3D Praxis

Grundlagen der Visualisierung

Optik und Täuschung

3D-Vorteil bei zwei Augen

© Video Homevision

Der 3D-Vorteil von zwei Augen

Den Grundlagen der Visualisierung wurde bereits vor Hunderten von Jahren auf den Grund gegangen, denn schon bald nach den Höhlenmalereien erkannten Künstler, wie man Dinge abbilden muss, damit sie sich korrekt zu einem Gesamteindruck zusammenfügen.

Die Lehren von Fluchtlinien, an denen sich Objekte ausrichten und anhand derer ihre Größe festgemacht wird, die Tricks von Verdeckung und perspektivischem Zeichnen oder vom Spiel mit Schattierungen, um Räumlichkeit zu erzeugen, wurden festgeschrieben und zählen schon lange zum Handwerkszeug jedes Illustrators.

Diese Nachstellung natürlicher Effekte, um mit einem zweidimensionalen Bild Tiefe zu vermitteln, forderte auch Künstler heraus, die geschickt mit Perspektiven spielten, um dabei alles auf den Kopf zu stellen. Diese optischen Täuschungen kennt jeder, und jeder fällt auch darauf herein.

Auch beim klassischen zweidimensionalen Kino wird schon immer Raum oder Größe durch optische Täuschungen erzielt.

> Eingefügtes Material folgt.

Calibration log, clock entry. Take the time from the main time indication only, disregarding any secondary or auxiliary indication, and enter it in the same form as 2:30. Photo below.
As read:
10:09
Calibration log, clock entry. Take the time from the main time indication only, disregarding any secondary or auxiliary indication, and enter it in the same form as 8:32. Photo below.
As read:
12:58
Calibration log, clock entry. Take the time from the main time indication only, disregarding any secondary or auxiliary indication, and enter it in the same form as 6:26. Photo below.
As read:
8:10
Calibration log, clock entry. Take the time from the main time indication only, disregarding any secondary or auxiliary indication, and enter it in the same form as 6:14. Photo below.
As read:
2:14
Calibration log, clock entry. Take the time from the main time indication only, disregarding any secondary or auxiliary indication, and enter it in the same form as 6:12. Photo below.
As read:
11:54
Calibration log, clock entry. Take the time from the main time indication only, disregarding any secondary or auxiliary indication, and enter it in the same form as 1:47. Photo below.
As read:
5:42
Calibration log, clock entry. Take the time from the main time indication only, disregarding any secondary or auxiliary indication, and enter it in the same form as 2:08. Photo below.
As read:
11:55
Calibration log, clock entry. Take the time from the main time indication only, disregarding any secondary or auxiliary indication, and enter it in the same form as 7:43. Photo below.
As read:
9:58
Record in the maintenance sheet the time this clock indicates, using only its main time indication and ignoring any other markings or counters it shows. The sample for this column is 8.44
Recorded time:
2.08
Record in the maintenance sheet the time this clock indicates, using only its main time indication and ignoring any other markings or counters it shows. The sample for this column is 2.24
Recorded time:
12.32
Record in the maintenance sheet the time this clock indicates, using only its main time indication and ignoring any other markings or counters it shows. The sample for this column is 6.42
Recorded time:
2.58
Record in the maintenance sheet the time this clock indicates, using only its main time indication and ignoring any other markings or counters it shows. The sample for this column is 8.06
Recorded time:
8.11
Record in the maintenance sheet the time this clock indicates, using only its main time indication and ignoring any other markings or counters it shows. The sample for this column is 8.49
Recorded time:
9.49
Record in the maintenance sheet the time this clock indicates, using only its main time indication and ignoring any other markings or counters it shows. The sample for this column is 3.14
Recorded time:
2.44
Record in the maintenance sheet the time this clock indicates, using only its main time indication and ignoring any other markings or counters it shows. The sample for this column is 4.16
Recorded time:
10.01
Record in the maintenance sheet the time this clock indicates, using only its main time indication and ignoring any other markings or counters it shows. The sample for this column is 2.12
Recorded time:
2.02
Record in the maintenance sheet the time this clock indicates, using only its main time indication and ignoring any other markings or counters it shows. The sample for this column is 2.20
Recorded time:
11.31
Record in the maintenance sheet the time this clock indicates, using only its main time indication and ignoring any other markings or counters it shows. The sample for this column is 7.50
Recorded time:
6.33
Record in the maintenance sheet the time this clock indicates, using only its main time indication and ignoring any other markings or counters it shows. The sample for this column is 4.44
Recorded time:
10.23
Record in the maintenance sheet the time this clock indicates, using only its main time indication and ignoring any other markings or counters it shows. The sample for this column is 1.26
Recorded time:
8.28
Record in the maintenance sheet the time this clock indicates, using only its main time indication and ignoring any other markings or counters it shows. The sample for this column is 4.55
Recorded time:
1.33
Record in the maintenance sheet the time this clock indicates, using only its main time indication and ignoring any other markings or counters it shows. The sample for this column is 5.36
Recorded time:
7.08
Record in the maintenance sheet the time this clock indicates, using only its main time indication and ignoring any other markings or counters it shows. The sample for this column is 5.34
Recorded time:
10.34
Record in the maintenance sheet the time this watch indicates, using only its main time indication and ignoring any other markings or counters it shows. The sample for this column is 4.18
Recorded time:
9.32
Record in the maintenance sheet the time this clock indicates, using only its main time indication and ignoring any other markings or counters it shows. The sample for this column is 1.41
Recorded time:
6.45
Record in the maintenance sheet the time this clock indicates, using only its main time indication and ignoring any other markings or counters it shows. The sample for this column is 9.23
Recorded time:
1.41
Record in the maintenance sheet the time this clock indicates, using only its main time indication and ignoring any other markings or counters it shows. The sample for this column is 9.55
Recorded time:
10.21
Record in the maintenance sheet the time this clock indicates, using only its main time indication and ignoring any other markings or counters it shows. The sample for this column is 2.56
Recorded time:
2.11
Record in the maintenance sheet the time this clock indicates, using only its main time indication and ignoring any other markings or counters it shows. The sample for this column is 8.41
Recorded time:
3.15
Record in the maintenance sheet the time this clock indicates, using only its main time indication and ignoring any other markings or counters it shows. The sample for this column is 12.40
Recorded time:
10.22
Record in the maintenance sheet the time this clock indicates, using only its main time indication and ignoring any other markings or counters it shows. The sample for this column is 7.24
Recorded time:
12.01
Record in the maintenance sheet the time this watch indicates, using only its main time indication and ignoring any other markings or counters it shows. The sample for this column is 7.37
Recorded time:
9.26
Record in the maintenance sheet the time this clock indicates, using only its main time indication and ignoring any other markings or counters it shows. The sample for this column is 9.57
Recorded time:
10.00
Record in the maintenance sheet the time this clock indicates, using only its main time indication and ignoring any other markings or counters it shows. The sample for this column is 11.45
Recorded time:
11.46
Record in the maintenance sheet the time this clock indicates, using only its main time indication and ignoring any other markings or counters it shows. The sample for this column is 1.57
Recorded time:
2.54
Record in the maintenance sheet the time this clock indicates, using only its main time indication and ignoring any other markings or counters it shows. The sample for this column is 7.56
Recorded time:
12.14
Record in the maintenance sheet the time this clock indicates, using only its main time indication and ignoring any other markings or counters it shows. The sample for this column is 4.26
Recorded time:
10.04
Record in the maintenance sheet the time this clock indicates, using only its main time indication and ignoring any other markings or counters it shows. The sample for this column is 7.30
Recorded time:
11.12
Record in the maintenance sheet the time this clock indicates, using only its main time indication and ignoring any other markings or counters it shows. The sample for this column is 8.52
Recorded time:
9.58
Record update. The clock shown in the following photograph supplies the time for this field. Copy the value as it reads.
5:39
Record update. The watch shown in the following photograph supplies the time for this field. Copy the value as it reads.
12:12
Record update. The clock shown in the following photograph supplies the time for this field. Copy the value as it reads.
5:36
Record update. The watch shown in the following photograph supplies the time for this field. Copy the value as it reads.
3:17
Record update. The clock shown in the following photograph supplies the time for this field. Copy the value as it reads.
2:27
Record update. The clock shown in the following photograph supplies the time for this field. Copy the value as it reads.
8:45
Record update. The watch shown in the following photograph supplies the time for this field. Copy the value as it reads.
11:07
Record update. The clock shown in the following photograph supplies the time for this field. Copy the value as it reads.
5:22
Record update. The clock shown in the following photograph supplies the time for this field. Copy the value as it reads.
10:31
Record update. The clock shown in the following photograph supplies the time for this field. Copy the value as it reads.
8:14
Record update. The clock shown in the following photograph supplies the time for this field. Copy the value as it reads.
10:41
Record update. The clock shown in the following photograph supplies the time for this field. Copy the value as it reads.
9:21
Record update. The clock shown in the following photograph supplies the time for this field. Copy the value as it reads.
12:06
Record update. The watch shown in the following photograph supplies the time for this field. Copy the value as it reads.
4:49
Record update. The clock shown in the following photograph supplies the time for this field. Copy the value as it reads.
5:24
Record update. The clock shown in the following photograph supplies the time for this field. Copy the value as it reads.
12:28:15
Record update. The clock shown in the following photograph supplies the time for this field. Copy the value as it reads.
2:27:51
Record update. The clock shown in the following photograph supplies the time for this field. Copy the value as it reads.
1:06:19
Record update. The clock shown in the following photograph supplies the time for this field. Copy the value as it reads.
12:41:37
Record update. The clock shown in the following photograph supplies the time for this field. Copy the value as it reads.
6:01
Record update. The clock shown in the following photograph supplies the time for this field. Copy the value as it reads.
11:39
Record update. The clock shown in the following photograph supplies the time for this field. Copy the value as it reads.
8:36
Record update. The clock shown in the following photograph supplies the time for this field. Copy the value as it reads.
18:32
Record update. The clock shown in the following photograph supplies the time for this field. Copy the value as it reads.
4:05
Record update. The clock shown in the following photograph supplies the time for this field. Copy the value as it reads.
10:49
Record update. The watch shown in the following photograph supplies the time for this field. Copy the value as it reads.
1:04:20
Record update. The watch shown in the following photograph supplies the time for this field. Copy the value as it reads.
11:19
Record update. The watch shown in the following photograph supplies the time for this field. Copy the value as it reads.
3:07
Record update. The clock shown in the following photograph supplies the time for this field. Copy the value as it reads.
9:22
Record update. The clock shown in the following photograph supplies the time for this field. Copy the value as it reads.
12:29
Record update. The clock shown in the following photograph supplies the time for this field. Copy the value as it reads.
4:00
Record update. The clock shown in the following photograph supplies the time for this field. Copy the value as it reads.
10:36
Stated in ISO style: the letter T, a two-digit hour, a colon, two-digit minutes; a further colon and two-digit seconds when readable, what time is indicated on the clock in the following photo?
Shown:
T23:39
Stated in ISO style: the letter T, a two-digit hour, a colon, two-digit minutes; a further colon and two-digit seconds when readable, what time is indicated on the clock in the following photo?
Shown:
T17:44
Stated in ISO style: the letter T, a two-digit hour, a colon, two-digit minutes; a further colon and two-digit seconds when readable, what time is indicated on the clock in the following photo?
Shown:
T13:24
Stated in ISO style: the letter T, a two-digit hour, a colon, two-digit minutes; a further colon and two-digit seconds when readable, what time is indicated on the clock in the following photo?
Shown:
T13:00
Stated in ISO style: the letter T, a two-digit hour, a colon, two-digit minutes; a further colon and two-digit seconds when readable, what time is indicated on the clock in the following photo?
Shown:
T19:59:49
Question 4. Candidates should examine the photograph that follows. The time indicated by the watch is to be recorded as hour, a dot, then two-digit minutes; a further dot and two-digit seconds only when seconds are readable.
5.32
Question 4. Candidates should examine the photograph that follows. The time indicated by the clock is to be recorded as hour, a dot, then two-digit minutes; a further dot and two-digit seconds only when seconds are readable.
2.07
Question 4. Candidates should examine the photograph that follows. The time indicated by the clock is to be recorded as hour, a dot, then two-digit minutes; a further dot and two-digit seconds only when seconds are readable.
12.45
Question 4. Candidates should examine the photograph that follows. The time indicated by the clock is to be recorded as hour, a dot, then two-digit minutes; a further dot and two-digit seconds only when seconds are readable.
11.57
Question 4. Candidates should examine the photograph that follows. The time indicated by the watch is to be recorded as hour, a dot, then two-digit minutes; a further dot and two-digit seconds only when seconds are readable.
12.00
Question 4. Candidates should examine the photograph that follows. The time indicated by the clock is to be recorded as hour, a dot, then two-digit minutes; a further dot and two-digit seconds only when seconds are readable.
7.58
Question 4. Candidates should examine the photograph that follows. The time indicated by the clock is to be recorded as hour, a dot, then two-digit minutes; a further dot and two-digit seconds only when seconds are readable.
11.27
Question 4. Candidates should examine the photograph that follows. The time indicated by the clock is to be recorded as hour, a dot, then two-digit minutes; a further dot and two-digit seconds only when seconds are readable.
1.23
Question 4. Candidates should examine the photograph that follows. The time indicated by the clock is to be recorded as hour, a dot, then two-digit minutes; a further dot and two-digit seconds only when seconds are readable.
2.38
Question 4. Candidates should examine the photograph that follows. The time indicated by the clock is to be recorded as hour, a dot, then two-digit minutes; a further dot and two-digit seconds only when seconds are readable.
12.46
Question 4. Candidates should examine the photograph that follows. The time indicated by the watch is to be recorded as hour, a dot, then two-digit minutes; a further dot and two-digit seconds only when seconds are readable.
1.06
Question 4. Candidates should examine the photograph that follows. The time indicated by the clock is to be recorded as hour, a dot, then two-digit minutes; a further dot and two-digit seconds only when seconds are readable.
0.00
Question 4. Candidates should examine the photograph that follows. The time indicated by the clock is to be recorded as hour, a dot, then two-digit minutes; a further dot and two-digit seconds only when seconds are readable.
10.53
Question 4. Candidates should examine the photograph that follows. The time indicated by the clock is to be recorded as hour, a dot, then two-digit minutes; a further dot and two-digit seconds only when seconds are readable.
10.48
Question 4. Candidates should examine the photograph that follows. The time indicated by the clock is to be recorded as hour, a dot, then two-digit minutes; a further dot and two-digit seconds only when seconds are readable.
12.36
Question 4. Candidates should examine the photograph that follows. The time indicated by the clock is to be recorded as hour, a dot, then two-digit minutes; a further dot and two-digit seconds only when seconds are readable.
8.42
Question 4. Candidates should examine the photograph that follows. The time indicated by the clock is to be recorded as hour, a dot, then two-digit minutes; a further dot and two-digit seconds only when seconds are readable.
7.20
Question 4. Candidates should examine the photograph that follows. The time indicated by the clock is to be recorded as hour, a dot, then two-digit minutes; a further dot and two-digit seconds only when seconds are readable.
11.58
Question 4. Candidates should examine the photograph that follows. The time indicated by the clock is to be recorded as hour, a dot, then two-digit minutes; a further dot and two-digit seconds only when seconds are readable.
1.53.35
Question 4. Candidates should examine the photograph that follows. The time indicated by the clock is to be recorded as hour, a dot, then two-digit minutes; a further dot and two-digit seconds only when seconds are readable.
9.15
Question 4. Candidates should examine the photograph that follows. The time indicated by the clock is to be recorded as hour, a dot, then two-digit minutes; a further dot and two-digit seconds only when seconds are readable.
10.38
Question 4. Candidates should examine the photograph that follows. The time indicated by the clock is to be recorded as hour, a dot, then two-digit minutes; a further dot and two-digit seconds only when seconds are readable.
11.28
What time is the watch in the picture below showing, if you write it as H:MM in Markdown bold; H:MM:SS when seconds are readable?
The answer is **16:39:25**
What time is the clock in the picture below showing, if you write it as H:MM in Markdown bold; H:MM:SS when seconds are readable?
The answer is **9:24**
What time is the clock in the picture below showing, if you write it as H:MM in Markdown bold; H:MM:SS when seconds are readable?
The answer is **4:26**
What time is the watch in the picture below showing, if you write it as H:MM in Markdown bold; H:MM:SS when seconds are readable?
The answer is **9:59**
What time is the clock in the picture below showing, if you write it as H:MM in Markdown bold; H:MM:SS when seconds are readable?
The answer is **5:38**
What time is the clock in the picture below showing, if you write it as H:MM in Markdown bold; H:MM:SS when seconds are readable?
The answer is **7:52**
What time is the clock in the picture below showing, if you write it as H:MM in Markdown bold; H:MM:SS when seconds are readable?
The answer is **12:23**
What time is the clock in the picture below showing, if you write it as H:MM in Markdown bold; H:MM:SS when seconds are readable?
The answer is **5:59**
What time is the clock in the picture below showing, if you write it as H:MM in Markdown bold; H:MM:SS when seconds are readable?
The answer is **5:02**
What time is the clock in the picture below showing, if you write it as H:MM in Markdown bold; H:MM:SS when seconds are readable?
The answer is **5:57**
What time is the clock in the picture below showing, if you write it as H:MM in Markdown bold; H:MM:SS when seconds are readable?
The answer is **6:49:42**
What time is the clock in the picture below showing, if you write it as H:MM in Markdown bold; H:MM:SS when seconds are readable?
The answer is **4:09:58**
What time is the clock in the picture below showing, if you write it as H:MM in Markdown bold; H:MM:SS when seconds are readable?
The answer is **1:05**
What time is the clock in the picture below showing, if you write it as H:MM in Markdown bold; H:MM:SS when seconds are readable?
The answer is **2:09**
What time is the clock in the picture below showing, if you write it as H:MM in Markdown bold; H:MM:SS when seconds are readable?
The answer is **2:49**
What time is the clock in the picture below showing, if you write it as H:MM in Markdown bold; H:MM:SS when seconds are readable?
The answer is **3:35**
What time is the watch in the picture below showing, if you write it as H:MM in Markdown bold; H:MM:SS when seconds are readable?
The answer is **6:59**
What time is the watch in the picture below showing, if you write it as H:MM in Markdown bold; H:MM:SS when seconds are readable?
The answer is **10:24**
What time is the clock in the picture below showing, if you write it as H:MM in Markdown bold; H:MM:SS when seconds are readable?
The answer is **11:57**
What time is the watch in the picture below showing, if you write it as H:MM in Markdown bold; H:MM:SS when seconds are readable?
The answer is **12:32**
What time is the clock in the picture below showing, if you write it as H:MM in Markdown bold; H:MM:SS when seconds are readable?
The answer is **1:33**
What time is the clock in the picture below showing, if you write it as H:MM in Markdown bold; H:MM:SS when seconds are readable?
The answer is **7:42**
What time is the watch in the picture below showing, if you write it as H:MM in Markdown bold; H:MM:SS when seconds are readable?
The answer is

Der Klassiker ist das Ritterschloss, das man imFilm riesengroß, aber weit entfernt auf einem Hügel hinter Bäumen sieht, das jedoch nur eine gut gemachte, kleine Attrappe eines Bühnenbildners ist, der es gezielt unscharf und mit Ausschnitten für den Wald nah vor der Kamera platzierte.

Nur bewegen durfte diese sich dabei nicht. Perfektioniert wird die cineastische Illusion durch die digitale Tricktechnik, die mit Blue Screen und enormer Rechenleistung virtuelle Objekte und Realszenen dreidimensional kombiniert.

Das zweite Auge

Von einer Mattscheibe oder Kinoleinwand lassen sich unsere Sinne so leicht täuschen, weil wir dort keinen Gewinn aus der Tatsache ziehen können, dass wir zwei Augen besitzen. Diese konzentrieren sich auf denselben Punkt der Wiedergabefläche, der immer mit derselben Augenstellung zueinander und demselben Fokus angeschaut wird. Auch ergibt sich keine andere Perspektive, wenn man seine Zuschauerposition variiert. Damit fehlen vier entscheidende Faktoren für einen naturidentischen, räumlichen Genuss.

Unsere Augen schauen nur geradeaus, wenn Objekte sehr weit entfernt sind. Nähern sich die Dinge, verdreht man die Augen leicht aufeinander zu, wir schielen weniger oder mehr. An der Stellung der Augen, der sogenannten Parallaxe, kann das Gehirn dann genau erkennen, wie weit ein angeschautes Objekt entfernt ist.

Hinzu kommt, dass das Auge ähnlich wie ein Fotoapparat fokussiert. Entweder werden weit entfernte oder nahe Objekte scharf gestellt, der Rest verschwimmt. Und wie man am Objektiv einer Spiegelreflexkamera ablesen kann, auf welche Entfernung gerade scharf gestellt ist, weiß das Gehirn, wo sich ein Gegenstand befindet, den man betrachtet.

Die größte Leistung vollbringt unser Gehirn, wenn es die beiden Bilder, die es von den Augen erhält, miteinander vergleicht. Nahe Objekte schaut ein Auge ja aus einer andere Perspektive an als das andere.

Trotz der verhältnismäßig geringen Bildqualität des Auges und der anatomisch bedingten Differenz der Abbildungen (Serienstreuung) gelingt es dem Gehirn, Objekte, die vom rechten und linken Auge perspektivisch leicht unterschiedlich gesehen werden, als dreidimensional zu empfinden. Perfektioniert wird der Raumeindruck, wenn wir uns um das Objekt bewegen und es aus unterschiedlichen Blickwinkeln betrachten.